In reminiscence of the term key-stimulus, the “key” is inherent in an algorithm—calculation method—that enables the toad’s visual system to get access to the configurational prey-category by weighting p and c (Figure 2.8A) according to the equations shown in Table 2.5.

Table 2.5 Constants α and β determining essential traits of the features (p,c)-relating-algorithm; k₁ and k₂ depending on other stimulus parameters and the toad’s prey-catching motivation. R_B = prey-catching orienting activity [responses/30s]. (Ewert 1984).

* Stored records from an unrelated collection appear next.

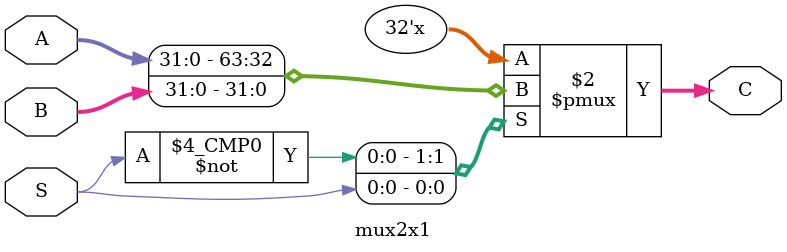
<source format=v>
module datapath (clk1,clk2,clk3,reset,IMMs,RW,ALUsrc,ALUop,sub,PCsrc,MRW,MTR,Cout,Z,N,M,x0,x2,x3,x4,x5,count,C,I);
	input clk1,clk2,clk3,reset;
	input RW,ALUsrc,PCsrc,MRW,MTR,sub;
	input [1:0] IMMs;
	input [2:0] ALUop;
	output [31:0] I,x0,x2,x3,x4,x5,C;
	output [7:0] count;
	output Cout,Z,N,M;
	
	wire [7:0] PC,PCnext;
	PC inst0 (clk1, reset,PCnext,PC);
	// PC(clk, rst, PC4, PC)
	assign count = PC;
	
	ROM inst2 (PC,I);
	
	wire [4:0] RD,RS1,RS2;
	ID inst3 (I,RD,RS1,RS2);
	
	wire [31:0] A,B,B1,B2,C1,C2;
	RegFile inst4(A,B1,C,RS1,RS2,RD,clk3,reset,RW,x0,x2,x3,x4,x5);
	ImmGen inst5(I,B2,IMMs);
	
	mux2x1 toALU(B1,B2,ALUsrc,B);
	
	ALU inst6(A,B,1'b0,ALUop,sub,C1,Cout,Z,N,M);
	ram256x32 inst7(B1,C2,C1,MRW,clk2);
	//ram256x32(D, F, Adr, RW, clk)
	mux2x1 toReg(C2,C1,MTR,C);
	mux2x1 toPC(PC+3'b100,PC+B2,PCsrc,PCnext);
	
endmodule

module mux2x1 (A,B,S,C);
	input [31:0] A,B;
	input S;
	output reg[31:0] C;
	
	always @(A,B,S) begin
	case (S)
		1'b0: C <= A;
		1'b1: C <= B;
		endcase
	end
	
endmodule
</source>
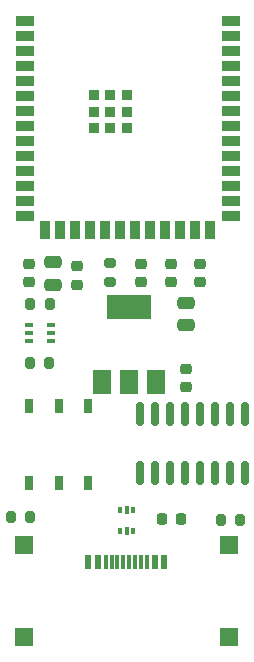
<source format=gbr>
%TF.GenerationSoftware,KiCad,Pcbnew,7.0.7*%
%TF.CreationDate,2024-05-24T21:07:49-04:00*%
%TF.ProjectId,ESP32_S3_Breakout,45535033-325f-4533-935f-427265616b6f,rev?*%
%TF.SameCoordinates,Original*%
%TF.FileFunction,Paste,Top*%
%TF.FilePolarity,Positive*%
%FSLAX46Y46*%
G04 Gerber Fmt 4.6, Leading zero omitted, Abs format (unit mm)*
G04 Created by KiCad (PCBNEW 7.0.7) date 2024-05-24 21:07:49*
%MOMM*%
%LPD*%
G01*
G04 APERTURE LIST*
G04 Aperture macros list*
%AMRoundRect*
0 Rectangle with rounded corners*
0 $1 Rounding radius*
0 $2 $3 $4 $5 $6 $7 $8 $9 X,Y pos of 4 corners*
0 Add a 4 corners polygon primitive as box body*
4,1,4,$2,$3,$4,$5,$6,$7,$8,$9,$2,$3,0*
0 Add four circle primitives for the rounded corners*
1,1,$1+$1,$2,$3*
1,1,$1+$1,$4,$5*
1,1,$1+$1,$6,$7*
1,1,$1+$1,$8,$9*
0 Add four rect primitives between the rounded corners*
20,1,$1+$1,$2,$3,$4,$5,0*
20,1,$1+$1,$4,$5,$6,$7,0*
20,1,$1+$1,$6,$7,$8,$9,0*
20,1,$1+$1,$8,$9,$2,$3,0*%
G04 Aperture macros list end*
%ADD10RoundRect,0.225000X-0.250000X0.225000X-0.250000X-0.225000X0.250000X-0.225000X0.250000X0.225000X0*%
%ADD11RoundRect,0.225000X0.250000X-0.225000X0.250000X0.225000X-0.250000X0.225000X-0.250000X-0.225000X0*%
%ADD12R,0.900000X0.900000*%
%ADD13R,1.500000X0.900000*%
%ADD14R,0.900000X1.500000*%
%ADD15RoundRect,0.218750X-0.218750X-0.256250X0.218750X-0.256250X0.218750X0.256250X-0.218750X0.256250X0*%
%ADD16RoundRect,0.250000X0.475000X-0.250000X0.475000X0.250000X-0.475000X0.250000X-0.475000X-0.250000X0*%
%ADD17RoundRect,0.200000X0.200000X0.275000X-0.200000X0.275000X-0.200000X-0.275000X0.200000X-0.275000X0*%
%ADD18R,0.700000X1.200000*%
%ADD19R,0.600000X1.240000*%
%ADD20R,0.300000X1.240000*%
%ADD21R,1.500000X1.500000*%
%ADD22R,0.650000X0.400000*%
%ADD23RoundRect,0.200000X-0.275000X0.200000X-0.275000X-0.200000X0.275000X-0.200000X0.275000X0.200000X0*%
%ADD24R,1.500000X2.000000*%
%ADD25R,3.800000X2.000000*%
%ADD26RoundRect,0.200000X-0.200000X-0.275000X0.200000X-0.275000X0.200000X0.275000X-0.200000X0.275000X0*%
%ADD27RoundRect,0.150000X0.150000X-0.825000X0.150000X0.825000X-0.150000X0.825000X-0.150000X-0.825000X0*%
%ADD28R,0.375000X0.500000*%
%ADD29R,0.300000X0.650000*%
G04 APERTURE END LIST*
D10*
%TO.C,C1*%
X158750000Y-78981000D03*
X158750000Y-80531000D03*
%TD*%
D11*
%TO.C,C7*%
X154940000Y-71654000D03*
X154940000Y-70104000D03*
%TD*%
D12*
%TO.C,U1*%
X150910000Y-55850000D03*
X150910000Y-57250000D03*
X150910000Y-58650000D03*
X152310000Y-55850000D03*
X152310000Y-57250000D03*
X152310000Y-58650000D03*
X153710000Y-55850000D03*
X153710000Y-57250000D03*
X153710000Y-58650000D03*
D13*
X145060000Y-49530000D03*
X145060000Y-50800000D03*
X145060000Y-52070000D03*
X145060000Y-53340000D03*
X145060000Y-54610000D03*
X145060000Y-55880000D03*
X145060000Y-57150000D03*
X145060000Y-58420000D03*
X145060000Y-59690000D03*
X145060000Y-60960000D03*
X145060000Y-62230000D03*
X145060000Y-63500000D03*
X145060000Y-64770000D03*
X145060000Y-66040000D03*
D14*
X146825000Y-67290000D03*
X148095000Y-67290000D03*
X149365000Y-67290000D03*
X150635000Y-67290000D03*
X151905000Y-67290000D03*
X153175000Y-67290000D03*
X154445000Y-67290000D03*
X155715000Y-67290000D03*
X156985000Y-67290000D03*
X158255000Y-67290000D03*
X159525000Y-67290000D03*
X160795000Y-67290000D03*
D13*
X162560000Y-66040000D03*
X162560000Y-64770000D03*
X162560000Y-63500000D03*
X162560000Y-62230000D03*
X162560000Y-60960000D03*
X162560000Y-59690000D03*
X162560000Y-58420000D03*
X162560000Y-57150000D03*
X162560000Y-55880000D03*
X162560000Y-54610000D03*
X162560000Y-53340000D03*
X162560000Y-52070000D03*
X162560000Y-50800000D03*
X162560000Y-49530000D03*
%TD*%
D15*
%TO.C,F1*%
X156692500Y-91694000D03*
X158267500Y-91694000D03*
%TD*%
D16*
%TO.C,C5*%
X158750000Y-75306000D03*
X158750000Y-73406000D03*
%TD*%
D17*
%TO.C,R5*%
X147192000Y-73533000D03*
X145542000Y-73533000D03*
%TD*%
D18*
%TO.C,SW1*%
X145455000Y-82144800D03*
X147955000Y-82144800D03*
X150455000Y-82144800D03*
X145455000Y-88644800D03*
X147955000Y-88644800D03*
X150455000Y-88644800D03*
%TD*%
D11*
%TO.C,C6*%
X159893000Y-71641000D03*
X159893000Y-70091000D03*
%TD*%
D19*
%TO.C,J1*%
X150470000Y-95335000D03*
X151270000Y-95335000D03*
D20*
X152420000Y-95335000D03*
X153420000Y-95335000D03*
X153920000Y-95335000D03*
X154920000Y-95335000D03*
D19*
X156070000Y-95335000D03*
X156870000Y-95335000D03*
X156870000Y-95335000D03*
X156070000Y-95335000D03*
D20*
X155420000Y-95335000D03*
X154420000Y-95335000D03*
X152920000Y-95335000D03*
X151920000Y-95335000D03*
D19*
X151270000Y-95335000D03*
X150470000Y-95335000D03*
%TD*%
D21*
%TO.C,SW2*%
X144983200Y-101740800D03*
X144983200Y-93940800D03*
%TD*%
D17*
%TO.C,R1*%
X145542000Y-91567000D03*
X143892000Y-91567000D03*
%TD*%
D22*
%TO.C,Q1*%
X145415000Y-75311000D03*
X145415000Y-75961000D03*
X145415000Y-76611000D03*
X147315000Y-76611000D03*
X147315000Y-75961000D03*
X147315000Y-75311000D03*
%TD*%
D11*
%TO.C,C8*%
X149479000Y-71882000D03*
X149479000Y-70332000D03*
%TD*%
%TO.C,C2*%
X145415000Y-71641000D03*
X145415000Y-70091000D03*
%TD*%
D17*
%TO.C,R2*%
X163321000Y-91821000D03*
X161671000Y-91821000D03*
%TD*%
D23*
%TO.C,R3*%
X152273000Y-70041000D03*
X152273000Y-71691000D03*
%TD*%
D24*
%TO.C,U4*%
X151624000Y-80087000D03*
X153924000Y-80087000D03*
D25*
X153924000Y-73787000D03*
D24*
X156224000Y-80087000D03*
%TD*%
D26*
%TO.C,R4*%
X145479000Y-78486000D03*
X147129000Y-78486000D03*
%TD*%
D11*
%TO.C,C3*%
X157480000Y-71654000D03*
X157480000Y-70104000D03*
%TD*%
D21*
%TO.C,SW3*%
X162407600Y-93940800D03*
X162407600Y-101740800D03*
%TD*%
D16*
%TO.C,C4*%
X147447000Y-71877000D03*
X147447000Y-69977000D03*
%TD*%
D27*
%TO.C,U3*%
X154813000Y-87819000D03*
X156083000Y-87819000D03*
X157353000Y-87819000D03*
X158623000Y-87819000D03*
X159893000Y-87819000D03*
X161163000Y-87819000D03*
X162433000Y-87819000D03*
X163703000Y-87819000D03*
X163703000Y-82869000D03*
X162433000Y-82869000D03*
X161163000Y-82869000D03*
X159893000Y-82869000D03*
X158623000Y-82869000D03*
X157353000Y-82869000D03*
X156083000Y-82869000D03*
X154813000Y-82869000D03*
%TD*%
D28*
%TO.C,U2*%
X154232900Y-90996400D03*
D29*
X153695400Y-90921400D03*
D28*
X153157900Y-90996400D03*
X153157900Y-92696400D03*
D29*
X153695400Y-92771400D03*
D28*
X154232900Y-92696400D03*
%TD*%
M02*

</source>
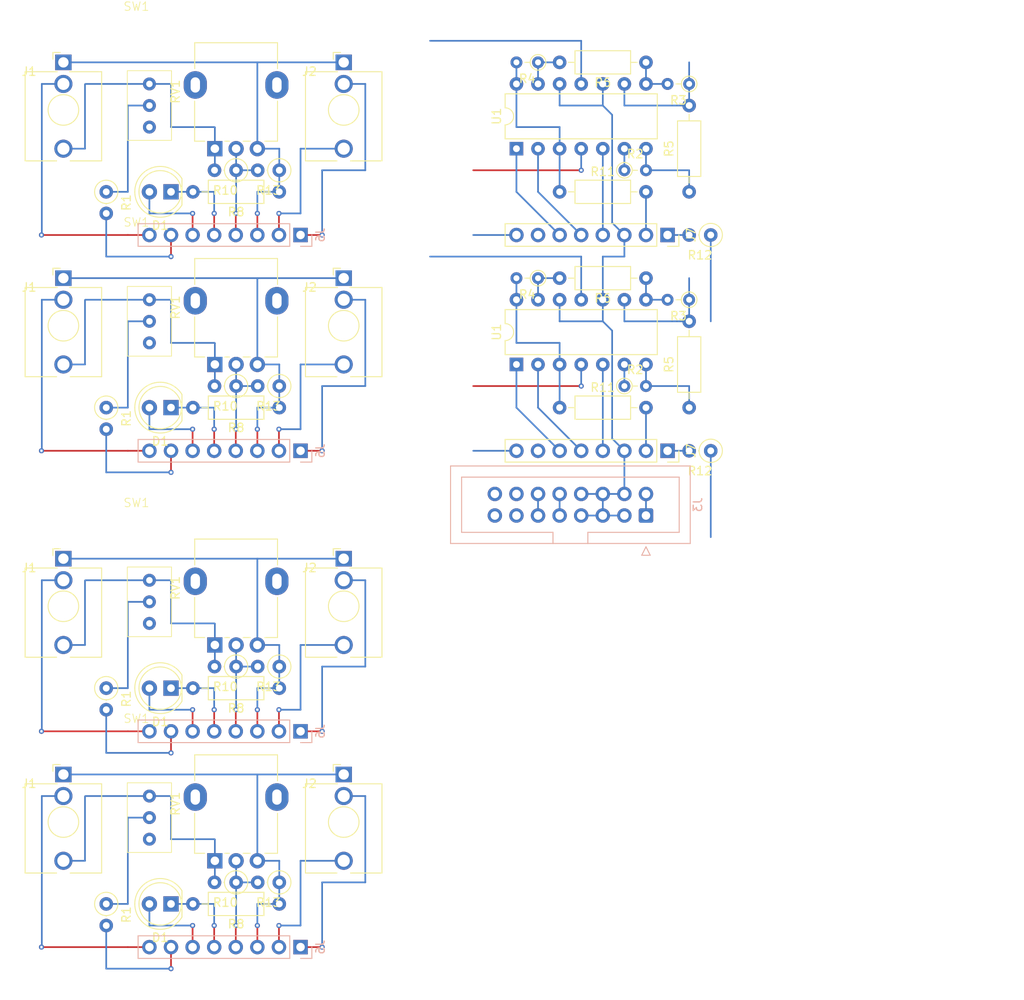
<source format=kicad_pcb>
(kicad_pcb
	(version 20240108)
	(generator "pcbnew")
	(generator_version "8.0")
	(general
		(thickness 1.6)
		(legacy_teardrops no)
	)
	(paper "A4")
	(layers
		(0 "F.Cu" signal)
		(31 "B.Cu" signal)
		(32 "B.Adhes" user "B.Adhesive")
		(33 "F.Adhes" user "F.Adhesive")
		(34 "B.Paste" user)
		(35 "F.Paste" user)
		(36 "B.SilkS" user "B.Silkscreen")
		(37 "F.SilkS" user "F.Silkscreen")
		(38 "B.Mask" user)
		(39 "F.Mask" user)
		(40 "Dwgs.User" user "User.Drawings")
		(41 "Cmts.User" user "User.Comments")
		(42 "Eco1.User" user "User.Eco1")
		(43 "Eco2.User" user "User.Eco2")
		(44 "Edge.Cuts" user)
		(45 "Margin" user)
		(46 "B.CrtYd" user "B.Courtyard")
		(47 "F.CrtYd" user "F.Courtyard")
		(48 "B.Fab" user)
		(49 "F.Fab" user)
		(50 "User.1" user)
		(51 "User.2" user)
		(52 "User.3" user)
		(53 "User.4" user)
		(54 "User.5" user)
		(55 "User.6" user)
		(56 "User.7" user)
		(57 "User.8" user)
		(58 "User.9" user)
	)
	(setup
		(pad_to_mask_clearance 0)
		(allow_soldermask_bridges_in_footprints no)
		(pcbplotparams
			(layerselection 0x00010fc_ffffffff)
			(plot_on_all_layers_selection 0x0000000_00000000)
			(disableapertmacros no)
			(usegerberextensions no)
			(usegerberattributes yes)
			(usegerberadvancedattributes yes)
			(creategerberjobfile yes)
			(dashed_line_dash_ratio 12.000000)
			(dashed_line_gap_ratio 3.000000)
			(svgprecision 4)
			(plotframeref no)
			(viasonmask no)
			(mode 1)
			(useauxorigin no)
			(hpglpennumber 1)
			(hpglpenspeed 20)
			(hpglpendiameter 15.000000)
			(pdf_front_fp_property_popups yes)
			(pdf_back_fp_property_popups yes)
			(dxfpolygonmode yes)
			(dxfimperialunits yes)
			(dxfusepcbnewfont yes)
			(psnegative no)
			(psa4output no)
			(plotreference yes)
			(plotvalue yes)
			(plotfptext yes)
			(plotinvisibletext no)
			(sketchpadsonfab no)
			(subtractmaskfromsilk no)
			(outputformat 1)
			(mirror no)
			(drillshape 1)
			(scaleselection 1)
			(outputdirectory "")
		)
	)
	(net 0 "")
	(net 1 "U1.2")
	(net 2 "Net-(R2-Pad2)")
	(net 3 "Net-(R3-Pad2)")
	(net 4 "/Daisy chain in")
	(net 5 "GND")
	(net 6 "Net-(SW1-A)")
	(net 7 "/Daisy chain out")
	(net 8 "+12V")
	(net 9 "-12V")
	(net 10 "+5V")
	(net 11 "U1.13")
	(net 12 "U1.3")
	(net 13 "R11")
	(net 14 "U1.14")
	(net 15 "R12")
	(net 16 "Net-(SW1-B)")
	(net 17 "unconnected-(J3-Pin_15-Pad15)")
	(net 18 "unconnected-(J3-Pin_16-Pad16)")
	(net 19 "unconnected-(J3-Pin_14-Pad14)")
	(net 20 "unconnected-(J3-Pin_13-Pad13)")
	(net 21 "Net-(U1D--)")
	(net 22 "Net-(U1A-+)")
	(footprint "Connector_PinSocket_2.54mm:PinSocket_1x08_P2.54mm_Vertical" (layer "F.Cu") (at 195.58 50.8 -90))
	(footprint "Resistor_THT:R_Axial_DIN0207_L6.3mm_D2.5mm_P2.54mm_Vertical" (layer "F.Cu") (at 129.54 71.12 -90))
	(footprint "Resistor_THT:R_Axial_DIN0204_L3.6mm_D1.6mm_P2.54mm_Vertical" (layer "F.Cu") (at 198.12 33.02 180))
	(footprint "Resistor_THT:R_Axial_DIN0207_L6.3mm_D2.5mm_P2.54mm_Vertical" (layer "F.Cu") (at 144.82 101.6 180))
	(footprint "Resistor_THT:R_Axial_DIN0207_L6.3mm_D2.5mm_P2.54mm_Vertical" (layer "F.Cu") (at 200.66 50.8 180))
	(footprint "Resistor_THT:R_Axial_DIN0204_L3.6mm_D1.6mm_P2.54mm_Vertical" (layer "F.Cu") (at 190.5 43.18))
	(footprint "Resistor_THT:R_Axial_DIN0207_L6.3mm_D2.5mm_P2.54mm_Vertical" (layer "F.Cu") (at 129.54 104.14 -90))
	(footprint "Resistor_THT:R_Axial_DIN0207_L6.3mm_D2.5mm_P2.54mm_Vertical" (layer "F.Cu") (at 149.9 43.18 180))
	(footprint "Resistor_THT:R_Axial_DIN0207_L6.3mm_D2.5mm_P2.54mm_Vertical" (layer "F.Cu") (at 144.82 43.18 180))
	(footprint "Custom:Thonkiconn mono 3.5mm audio jack PCB spacing" (layer "F.Cu") (at 124.5 114.3))
	(footprint "Resistor_THT:R_Axial_DIN0207_L6.3mm_D2.5mm_P10.16mm_Horizontal" (layer "F.Cu") (at 182.88 71.12))
	(footprint "Custom:SMTS 102 SPDT" (layer "F.Cu") (at 134.62 119.38))
	(footprint "Resistor_THT:R_Axial_DIN0207_L6.3mm_D2.5mm_P2.54mm_Vertical" (layer "F.Cu") (at 149.9 127 180))
	(footprint "Resistor_THT:R_Axial_DIN0204_L3.6mm_D1.6mm_P2.54mm_Vertical" (layer "F.Cu") (at 198.12 58.42 180))
	(footprint "Resistor_THT:R_Axial_DIN0207_L6.3mm_D2.5mm_P2.54mm_Vertical" (layer "F.Cu") (at 149.9 101.6 180))
	(footprint "Custom:Thonkiconn mono 3.5mm audio jack PCB spacing" (layer "F.Cu") (at 157.48 88.9))
	(footprint "Custom:Thonkiconn mono 3.5mm audio jack PCB spacing" (layer "F.Cu") (at 124.5 88.9))
	(footprint "LED_THT:LED_D5.0mm" (layer "F.Cu") (at 137.16 71.12 180))
	(footprint "Resistor_THT:R_Axial_DIN0207_L6.3mm_D2.5mm_P10.16mm_Horizontal" (layer "F.Cu") (at 149.9 71.12 180))
	(footprint "Connector_PinSocket_2.54mm:PinSocket_1x08_P2.54mm_Vertical" (layer "F.Cu") (at 195.58 76.2 -90))
	(footprint "Resistor_THT:R_Axial_DIN0207_L6.3mm_D2.5mm_P2.54mm_Vertical" (layer "F.Cu") (at 200.66 76.2 180))
	(footprint "Package_DIP:DIP-14_W7.62mm" (layer "F.Cu") (at 177.8 40.64 90))
	(footprint "Resistor_THT:R_Axial_DIN0207_L6.3mm_D2.5mm_P2.54mm_Vertical" (layer "F.Cu") (at 129.54 129.54 -90))
	(footprint "LED_THT:LED_D5.0mm" (layer "F.Cu") (at 137.16 45.72 180))
	(footprint "LED_THT:LED_D5.0mm" (layer "F.Cu") (at 137.16 129.54 180))
	(footprint "Potentiometer_THT:Potentiometer_Alpha_RD901F-40-00D_Single_Vertical" (layer "F.Cu") (at 142.32 99.06 90))
	(footprint "Resistor_THT:R_Axial_DIN0207_L6.3mm_D2.5mm_P10.16mm_Horizontal" (layer "F.Cu") (at 182.88 45.72))
	(footprint "Resistor_THT:R_Axial_DIN0204_L3.6mm_D1.6mm_P2.54mm_Vertical" (layer "F.Cu") (at 180.34 30.48 180))
	(footprint "Resistor_THT:R_Axial_DIN0207_L6.3mm_D2.5mm_P10.16mm_Horizontal" (layer "F.Cu") (at 149.9 129.54 180))
	(footprint "Custom:SMTS 102 SPDT" (layer "F.Cu") (at 134.62 93.98))
	(footprint "Package_DIP:DIP-14_W7.62mm" (layer "F.Cu") (at 177.8 66.04 90))
	(footprint "Resistor_THT:R_Axial_DIN0207_L6.3mm_D2.5mm_P10.16mm_Horizontal" (layer "F.Cu") (at 193.04 30.48 180))
	(footprint "Resistor_THT:R_Axial_DIN0207_L6.3mm_D2.5mm_P10.16mm_Horizontal" (layer "F.Cu") (at 198.12 71.12 90))
	(footprint "Resistor_THT:R_Axial_DIN0207_L6.3mm_D2.5mm_P10.16mm_Horizontal" (layer "F.Cu") (at 193.04 55.88 180))
	(footprint "Potentiometer_THT:Potentiometer_Alpha_RD901F-40-00D_Single_Vertical" (layer "F.Cu") (at 142.32 124.46 90))
	(footprint "Custom:Thonkiconn mono 3.5mm audio jack PCB spacing" (layer "F.Cu") (at 124.5 30.48))
	(footprint "Potentiometer_THT:Potentiometer_Alpha_RD901F-40-00D_Single_Vertical"
		(layer "F.Cu")
		(uuid "995d060b-3481-48d8-9d2a-c53528edd052")
		(at 142.32 40.64 90)
		(descr "Potentiometer, vertical, 9mm, single, http://www.taiwanalpha.com.tw/downloads?target=products&id=113")
		(tags "potentiometer vertical 9mm single")
		(property "Reference" "RV1"
... [211346 chars truncated]
</source>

Variations in other stimulus parameters, e.g., movement direction (Figure 2.4), velocity, motion pattern, or background pattern (cf. Movie A2) influence a toad’s general prey-catching activity, but the basic effects of the configurational features p and c (Figure 2.8A, charts p,c) are invariant to those changes (Burghagen & Ewert 1982, 1983).

Developmental studies showed that the features-relating-algorithm emerges—without prey-catching experience—after metamorphosis with transition from aquatic to terrestrial life (Traud 1983; cit. Ewert 1984). The principle is common to terrestrial anurans but shows species specificities (Burghagen 1979; Ewert & Burghagen 1969; cit. Ewert 1984).